EXERCISE DESCRIPTION: What is needed here is an exact copy of all the entries below.

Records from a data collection
········

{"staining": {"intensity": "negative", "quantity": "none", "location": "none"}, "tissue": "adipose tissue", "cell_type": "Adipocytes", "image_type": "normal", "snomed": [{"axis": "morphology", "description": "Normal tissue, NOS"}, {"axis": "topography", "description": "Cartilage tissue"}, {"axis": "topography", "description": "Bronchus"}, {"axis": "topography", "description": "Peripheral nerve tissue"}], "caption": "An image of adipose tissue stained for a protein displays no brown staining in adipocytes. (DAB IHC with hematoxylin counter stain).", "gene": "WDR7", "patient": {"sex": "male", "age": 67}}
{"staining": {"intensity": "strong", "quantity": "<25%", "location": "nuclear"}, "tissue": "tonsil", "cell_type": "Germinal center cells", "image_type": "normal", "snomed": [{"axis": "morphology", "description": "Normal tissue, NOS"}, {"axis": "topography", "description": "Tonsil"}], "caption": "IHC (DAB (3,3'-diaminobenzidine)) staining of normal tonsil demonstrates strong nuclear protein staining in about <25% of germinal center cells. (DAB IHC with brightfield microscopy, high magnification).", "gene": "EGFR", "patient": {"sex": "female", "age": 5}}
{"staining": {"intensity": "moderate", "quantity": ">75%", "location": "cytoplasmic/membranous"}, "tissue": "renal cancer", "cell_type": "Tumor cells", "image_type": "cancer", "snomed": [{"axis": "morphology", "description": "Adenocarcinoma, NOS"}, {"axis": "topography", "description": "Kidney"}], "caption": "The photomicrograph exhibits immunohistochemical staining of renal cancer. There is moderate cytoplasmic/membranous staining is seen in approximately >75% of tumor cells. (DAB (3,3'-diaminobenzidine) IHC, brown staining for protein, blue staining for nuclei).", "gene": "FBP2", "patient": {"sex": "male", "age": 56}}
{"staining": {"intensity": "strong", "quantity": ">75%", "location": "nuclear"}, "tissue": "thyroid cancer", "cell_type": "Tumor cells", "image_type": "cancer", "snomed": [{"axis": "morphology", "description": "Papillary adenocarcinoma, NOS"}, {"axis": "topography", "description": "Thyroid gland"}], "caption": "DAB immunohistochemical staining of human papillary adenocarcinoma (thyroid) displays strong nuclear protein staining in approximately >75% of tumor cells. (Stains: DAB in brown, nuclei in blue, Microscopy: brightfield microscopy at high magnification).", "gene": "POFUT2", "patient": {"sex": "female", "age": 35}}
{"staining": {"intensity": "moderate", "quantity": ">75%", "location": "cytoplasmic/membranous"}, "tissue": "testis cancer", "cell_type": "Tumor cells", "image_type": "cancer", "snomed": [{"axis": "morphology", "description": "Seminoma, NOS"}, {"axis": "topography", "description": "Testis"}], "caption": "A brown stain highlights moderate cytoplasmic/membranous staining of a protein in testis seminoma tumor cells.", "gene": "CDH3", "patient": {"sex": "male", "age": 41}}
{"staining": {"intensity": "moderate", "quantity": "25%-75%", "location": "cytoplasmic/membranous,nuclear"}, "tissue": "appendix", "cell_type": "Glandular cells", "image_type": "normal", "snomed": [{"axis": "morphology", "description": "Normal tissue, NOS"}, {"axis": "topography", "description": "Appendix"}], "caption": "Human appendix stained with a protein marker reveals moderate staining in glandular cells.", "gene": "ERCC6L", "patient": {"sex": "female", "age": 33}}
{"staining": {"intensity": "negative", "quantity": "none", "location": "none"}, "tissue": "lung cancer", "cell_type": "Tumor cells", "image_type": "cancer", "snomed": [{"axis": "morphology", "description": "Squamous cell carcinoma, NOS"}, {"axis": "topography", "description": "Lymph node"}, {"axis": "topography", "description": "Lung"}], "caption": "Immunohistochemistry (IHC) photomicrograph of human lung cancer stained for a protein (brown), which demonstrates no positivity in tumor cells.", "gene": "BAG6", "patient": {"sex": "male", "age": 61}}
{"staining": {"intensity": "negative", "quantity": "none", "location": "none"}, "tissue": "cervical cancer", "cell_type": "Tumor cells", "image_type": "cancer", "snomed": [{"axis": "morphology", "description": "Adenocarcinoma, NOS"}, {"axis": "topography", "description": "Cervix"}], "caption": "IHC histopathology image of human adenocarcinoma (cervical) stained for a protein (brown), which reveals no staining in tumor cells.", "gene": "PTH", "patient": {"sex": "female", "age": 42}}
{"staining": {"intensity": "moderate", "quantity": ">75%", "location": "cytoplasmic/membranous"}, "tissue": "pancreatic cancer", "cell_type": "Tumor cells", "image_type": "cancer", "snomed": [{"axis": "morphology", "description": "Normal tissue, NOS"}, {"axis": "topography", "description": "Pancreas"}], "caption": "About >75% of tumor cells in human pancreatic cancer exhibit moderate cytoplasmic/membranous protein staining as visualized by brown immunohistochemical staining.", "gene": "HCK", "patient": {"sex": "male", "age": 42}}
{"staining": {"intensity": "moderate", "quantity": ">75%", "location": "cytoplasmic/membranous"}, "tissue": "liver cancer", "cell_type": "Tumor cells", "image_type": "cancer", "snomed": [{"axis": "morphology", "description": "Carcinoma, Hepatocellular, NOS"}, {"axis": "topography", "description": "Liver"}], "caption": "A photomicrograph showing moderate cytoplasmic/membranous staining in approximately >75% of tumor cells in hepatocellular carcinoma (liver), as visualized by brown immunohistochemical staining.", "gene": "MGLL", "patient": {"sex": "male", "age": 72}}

········

SOLUTION TO THIS EXERCISE:
{"staining": {"intensity": "negative", "quantity": "none", "location": "none"}, "tissue": "adipose tissue", "cell_type": "Adipocytes", "image_type": "normal", "snomed": [{"axis": "morphology", "description": "Normal tissue, NOS"}, {"axis": "topography", "description": "Cartilage tissue"}, {"axis": "topography", "description": "Bronchus"}, {"axis": "topography", "description": "Peripheral nerve tissue"}], "caption": "An image of adipose tissue stained for a protein displays no brown staining in adipocytes. (DAB IHC with hematoxylin counter stain).", "gene": "WDR7", "patient": {"sex": "male", "age": 67}}
{"staining": {"intensity": "strong", "quantity": "<25%", "location": "nuclear"}, "tissue": "tonsil", "cell_type": "Germinal center cells", "image_type": "normal", "snomed": [{"axis": "morphology", "description": "Normal tissue, NOS"}, {"axis": "topography", "description": "Tonsil"}], "caption": "IHC (DAB (3,3'-diaminobenzidine)) staining of normal tonsil demonstrates strong nuclear protein staining in about <25% of germinal center cells. (DAB IHC with brightfield microscopy, high magnification).", "gene": "EGFR", "patient": {"sex": "female", "age": 5}}
{"staining": {"intensity": "moderate", "quantity": ">75%", "location": "cytoplasmic/membranous"}, "tissue": "renal cancer", "cell_type": "Tumor cells", "image_type": "cancer", "snomed": [{"axis": "morphology", "description": "Adenocarcinoma, NOS"}, {"axis": "topography", "description": "Kidney"}], "caption": "The photomicrograph exhibits immunohistochemical staining of renal cancer. There is moderate cytoplasmic/membranous staining is seen in approximately >75% of tumor cells. (DAB (3,3'-diaminobenzidine) IHC, brown staining for protein, blue staining for nuclei).", "gene": "FBP2", "patient": {"sex": "male", "age": 56}}
{"staining": {"intensity": "strong", "quantity": ">75%", "location": "nuclear"}, "tissue": "thyroid cancer", "cell_type": "Tumor cells", "image_type": "cancer", "snomed": [{"axis": "morphology", "description": "Papillary adenocarcinoma, NOS"}, {"axis": "topography", "description": "Thyroid gland"}], "caption": "DAB immunohistochemical staining of human papillary adenocarcinoma (thyroid) displays strong nuclear protein staining in approximately >75% of tumor cells. (Stains: DAB in brown, nuclei in blue, Microscopy: brightfield microscopy at high magnification).", "gene": "POFUT2", "patient": {"sex": "female", "age": 35}}
{"staining": {"intensity": "moderate", "quantity": ">75%", "location": "cytoplasmic/membranous"}, "tissue": "testis cancer", "cell_type": "Tumor cells", "image_type": "cancer", "snomed": [{"axis": "morphology", "description": "Seminoma, NOS"}, {"axis": "topography", "description": "Testis"}], "caption": "A brown stain highlights moderate cytoplasmic/membranous staining of a protein in testis seminoma tumor cells.", "gene": "CDH3", "patient": {"sex": "male", "age": 41}}
{"staining": {"intensity": "moderate", "quantity": "25%-75%", "location": "cytoplasmic/membranous,nuclear"}, "tissue": "appendix", "cell_type": "Glandular cells", "image_type": "normal", "snomed": [{"axis": "morphology", "description": "Normal tissue, NOS"}, {"axis": "topography", "description": "Appendix"}], "caption": "Human appendix stained with a protein marker reveals moderate staining in glandular cells.", "gene": "ERCC6L", "patient": {"sex": "female", "age": 33}}
{"staining": {"intensity": "negative", "quantity": "none", "location": "none"}, "tissue": "lung cancer", "cell_type": "Tumor cells", "image_type": "cancer", "snomed": [{"axis": "morphology", "description": "Squamous cell carcinoma, NOS"}, {"axis": "topography", "description": "Lymph node"}, {"axis": "topography", "description": "Lung"}], "caption": "Immunohistochemistry (IHC) photomicrograph of human lung cancer stained for a protein (brown), which demonstrates no positivity in tumor cells.", "gene": "BAG6", "patient": {"sex": "male", "age": 61}}
{"staining": {"intensity": "negative", "quantity": "none", "location": "none"}, "tissue": "cervical cancer", "cell_type": "Tumor cells", "image_type": "cancer", "snomed": [{"axis": "morphology", "description": "Adenocarcinoma, NOS"}, {"axis": "topography", "description": "Cervix"}], "caption": "IHC histopathology image of human adenocarcinoma (cervical) stained for a protein (brown), which reveals no staining in tumor cells.", "gene": "PTH", "patient": {"sex": "female", "age": 42}}
{"staining": {"intensity": "moderate", "quantity": ">75%", "location": "cytoplasmic/membranous"}, "tissue": "pancreatic cancer", "cell_type": "Tumor cells", "image_type": "cancer", "snomed": [{"axis": "morphology", "description": "Normal tissue, NOS"}, {"axis": "topography", "description": "Pancreas"}], "caption": "About >75% of tumor cells in human pancreatic cancer exhibit moderate cytoplasmic/membranous protein staining as visualized by brown immunohistochemical staining.", "gene": "HCK", "patient": {"sex": "male", "age": 42}}
{"staining": {"intensity": "moderate", "quantity": ">75%", "location": "cytoplasmic/membranous"}, "tissue": "liver cancer", "cell_type": "Tumor cells", "image_type": "cancer", "snomed": [{"axis": "morphology", "description": "Carcinoma, Hepatocellular, NOS"}, {"axis": "topography", "description": "Liver"}], "caption": "A photomicrograph showing moderate cytoplasmic/membranous staining in approximately >75% of tumor cells in hepatocellular carcinoma (liver), as visualized by brown immunohistochemical staining.", "gene": "MGLL", "patient": {"sex": "male", "age": 72}}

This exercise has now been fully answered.